The NFL will reconsider tweaking its long-standing timing and testing drills at the scouting combine this offseason.

"That's a project we'll be working on this offseason," Matt Birk, the league's director of player development, said Friday. "Once we look at the data that was gathered in-game this year, it may be important to know how fast a wide receiver or defensive back can go 60 yards. Maybe for an offensive lineman it's only 20 yards.

"We can actually see that in-game: How far are these guys running? What are the real or improved measures of importance and value as it relates to evaluating players and whether or not they should be drafted in the first round or the sixth round?"

Birk was speaking as part of a panel on advanced NFL statistics at the MIT Sloan Sports Analytics Conference in Boston.

The NFL has used a standard set of drills, including a 40-yard dash, 20-yard shuttle and three-cone drill at its scouting combine for several decades, including the most recent combine held earlier this month in Indianapolis.

"We run the 40-yard dash in Indianapolis. Why? The only reason anyone can ever give you is, that's how it's always been done," Birk said.

New Orleans Saints coach Sean Payton, who also spoke as part of the panel, anticipated changes in the combine process.

"I think we're in the midst of seeing some of these measurables change. I know we are," he said. "We're going to look at position-specific and be willing to start with a certain year and build from that point forward.

"There's been a ton of studies being done now on your bone length as it pertains to your chances of playing a receiver position, chances of playing a defensive back position. How is your chassis basically made up of?

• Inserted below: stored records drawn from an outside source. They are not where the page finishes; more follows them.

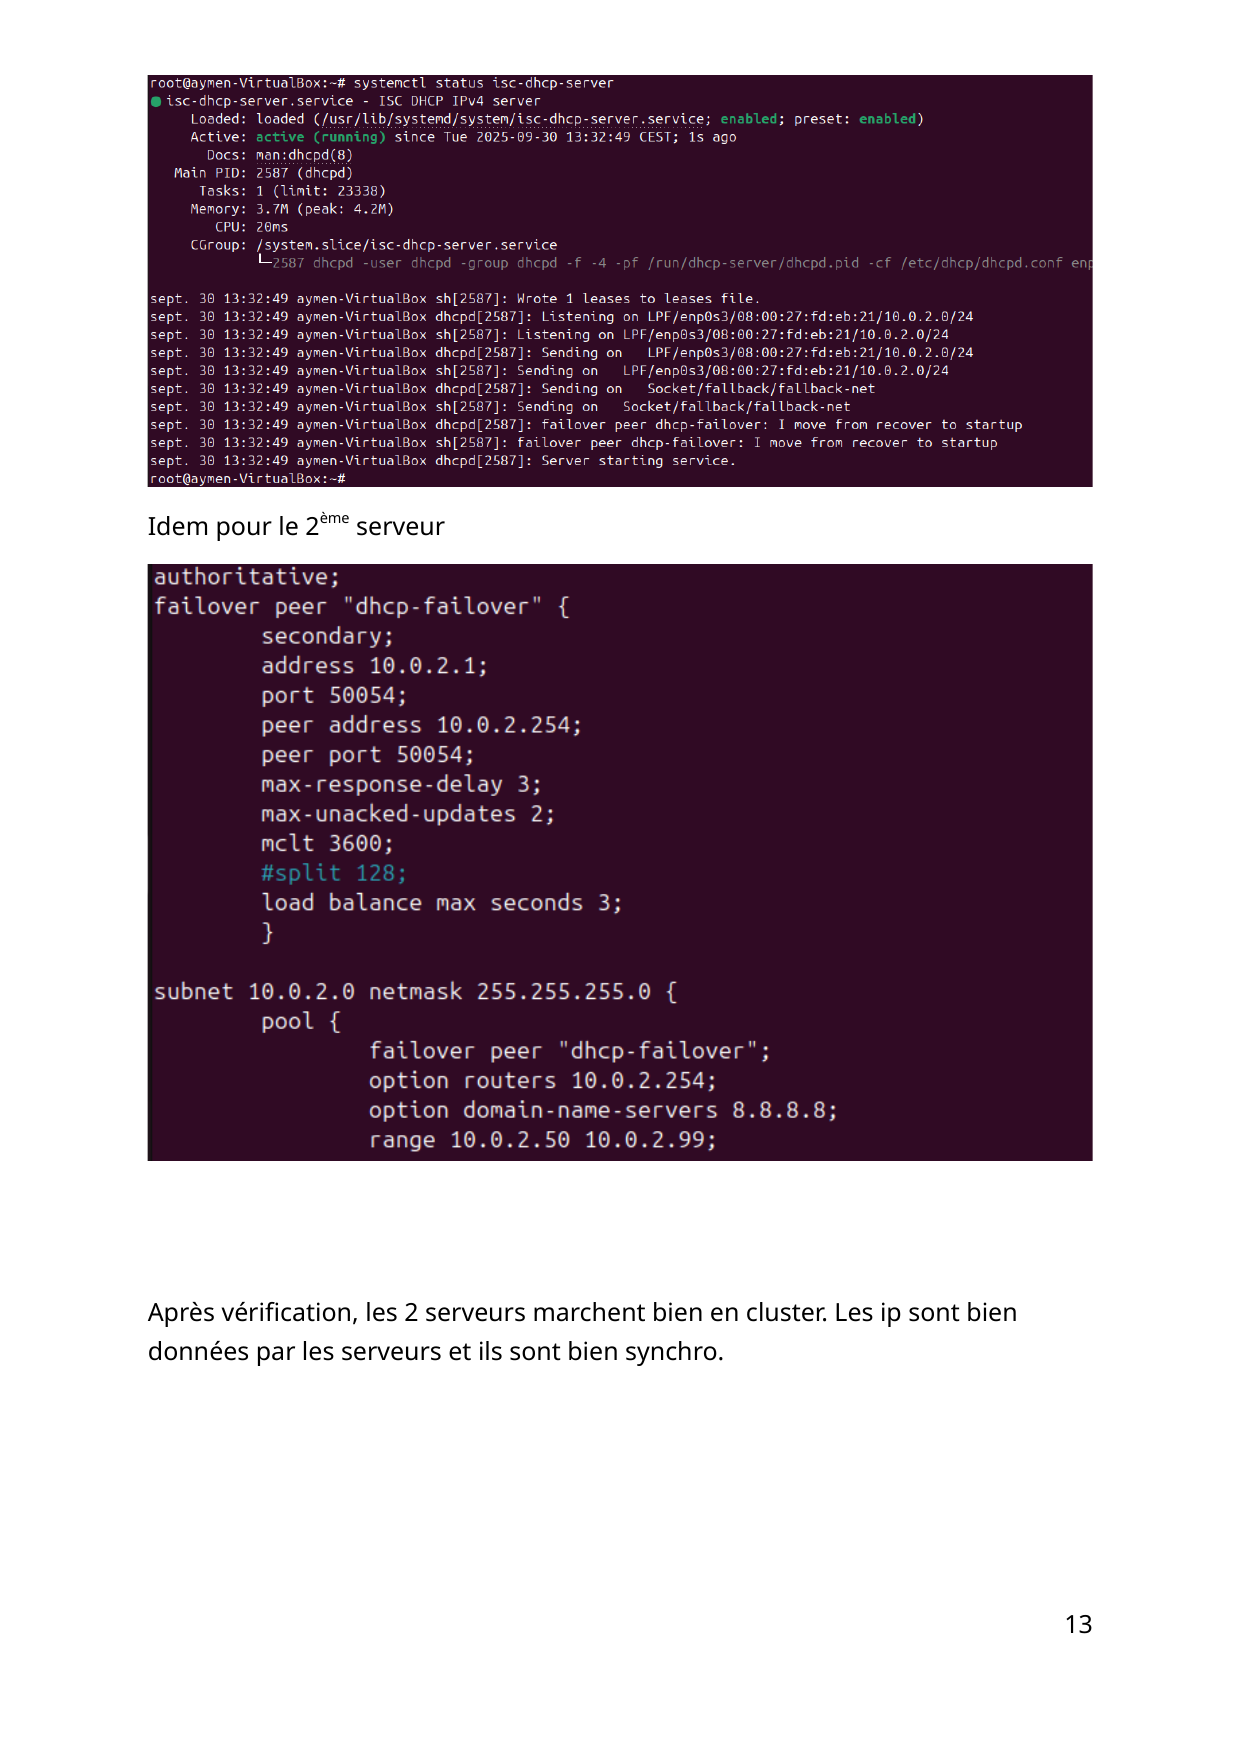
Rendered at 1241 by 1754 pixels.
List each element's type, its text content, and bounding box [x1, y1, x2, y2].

text Après vérification, les 2 serveurs marchent bien en cluster. Les ip sont bien données par les serveurs et ils sont bien synchro. [148, 1294, 1093, 1367]
text Idem pour le 2ème serveur [148, 508, 1093, 542]
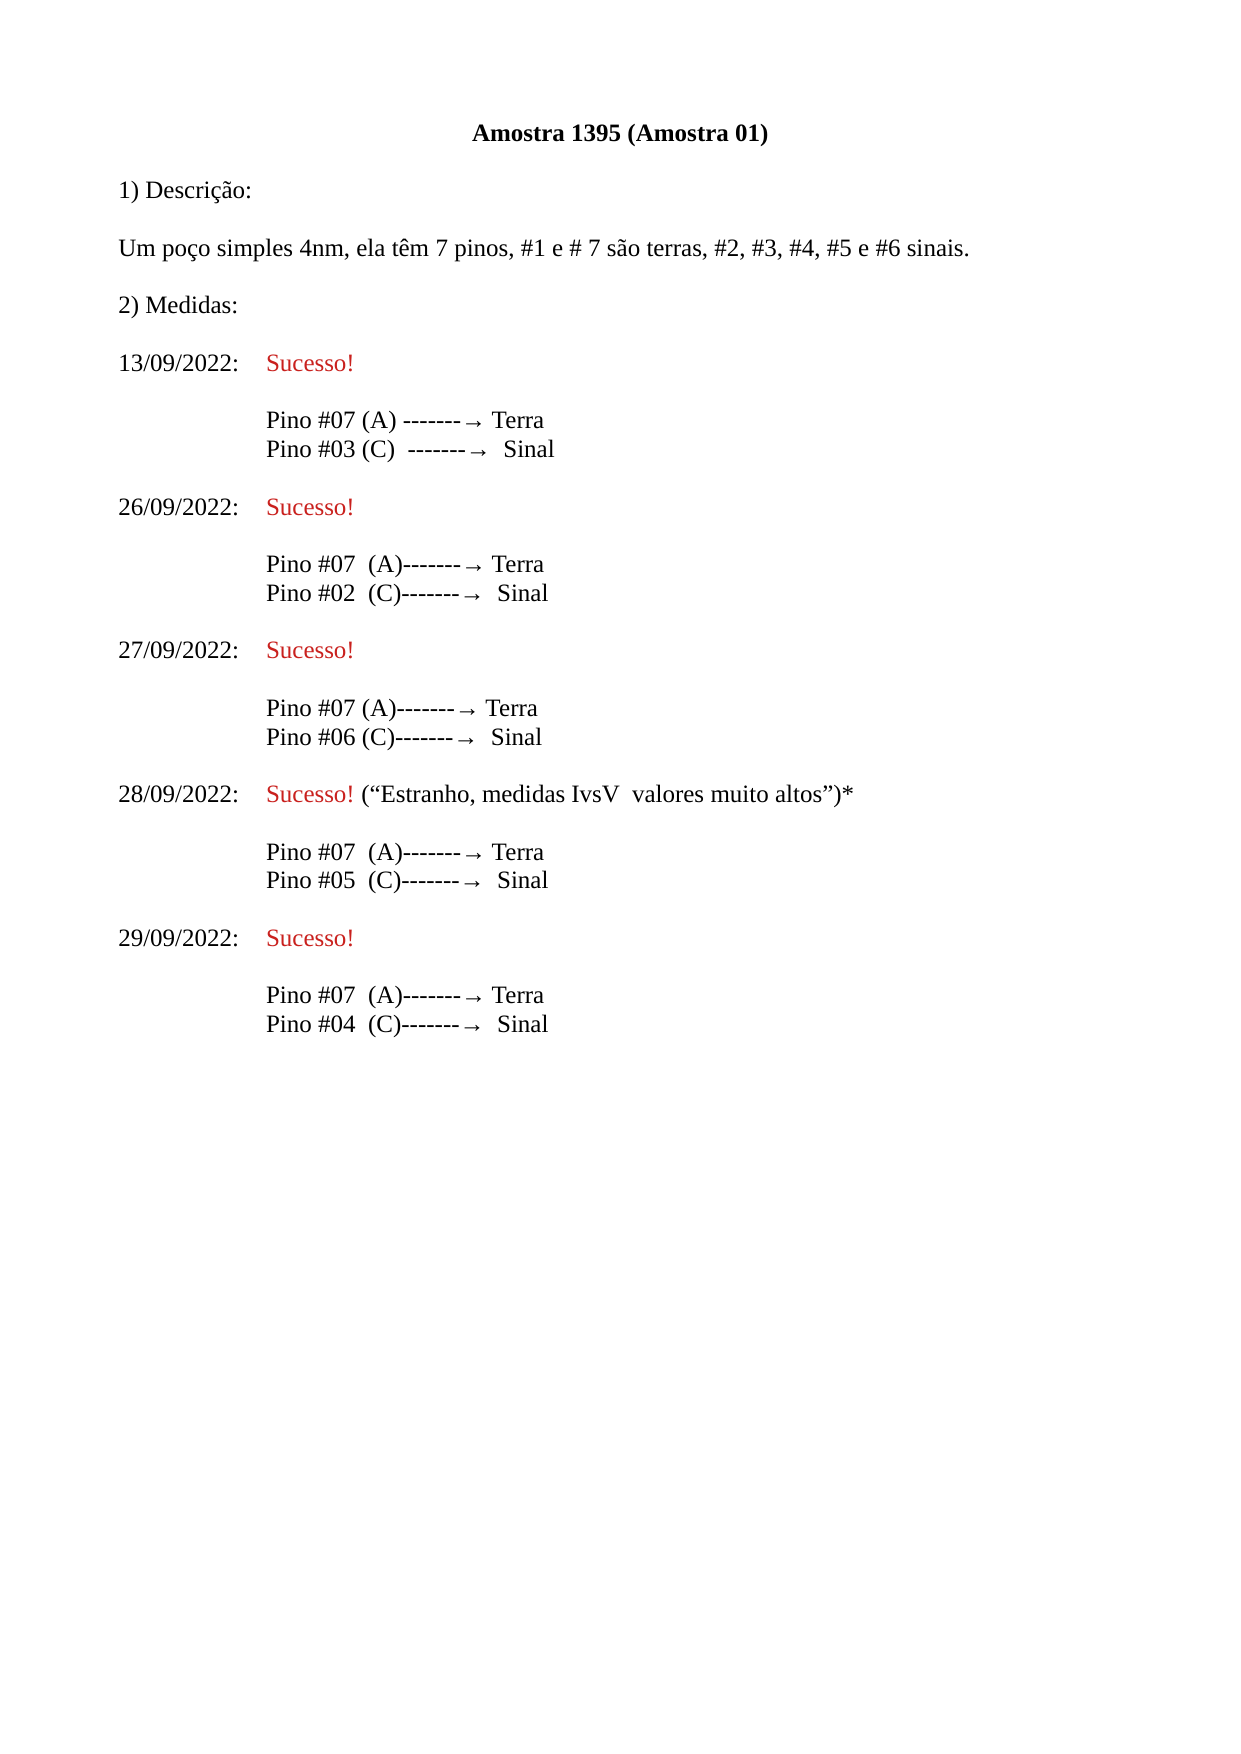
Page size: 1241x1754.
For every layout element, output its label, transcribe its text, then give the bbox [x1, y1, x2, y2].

text Pino #07 (A) -------→ Terra [118, 406, 1122, 434]
text 28/09/2022: Sucesso! (“Estranho, medidas IvsV valores muito altos”)* [118, 779, 1122, 808]
text 13/09/2022: Sucesso! [118, 348, 1122, 377]
text Pino #06 (C)-------→ Sinal [118, 722, 1122, 751]
text 2) Medidas: [118, 291, 1122, 319]
text Um poço simples 4nm, ela têm 7 pinos, #1 e # 7 são terras, #2, #3, #4, #5 e #6 sinais. [118, 233, 1122, 262]
text Pino #07 (A)-------→ Terra [118, 981, 1122, 1009]
text Pino #02 (C)-------→ Sinal [118, 578, 1122, 607]
text 27/09/2022: Sucesso! [118, 636, 1122, 664]
text Pino #03 (C) -------→ Sinal [118, 434, 1122, 463]
text Pino #05 (C)-------→ Sinal [118, 866, 1122, 894]
text Pino #07 (A)-------→ Terra [118, 693, 1122, 722]
text Pino #04 (C)-------→ Sinal [118, 1009, 1122, 1038]
text 29/09/2022: Sucesso! [118, 923, 1122, 952]
text Pino #07 (A)-------→ Terra [118, 549, 1122, 578]
text Pino #07 (A)-------→ Terra [118, 837, 1122, 866]
text 1) Descrição: [118, 176, 1122, 204]
text 26/09/2022: Sucesso! [118, 492, 1122, 521]
text Amostra 1395 (Amostra 01) [118, 118, 1122, 147]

Now when you're actually putting it to movements other than a cone drill, I think that's in the long term going to show up in a player evaluation."

Payton believed that new testing could be implemented over time.

"I think you'll gradually see position-specific change where it won't be just one whole new set of drills," he said. "It will gradually phase itself in as we know more and more what we're looking for for an offensive lineman, compared to a running back."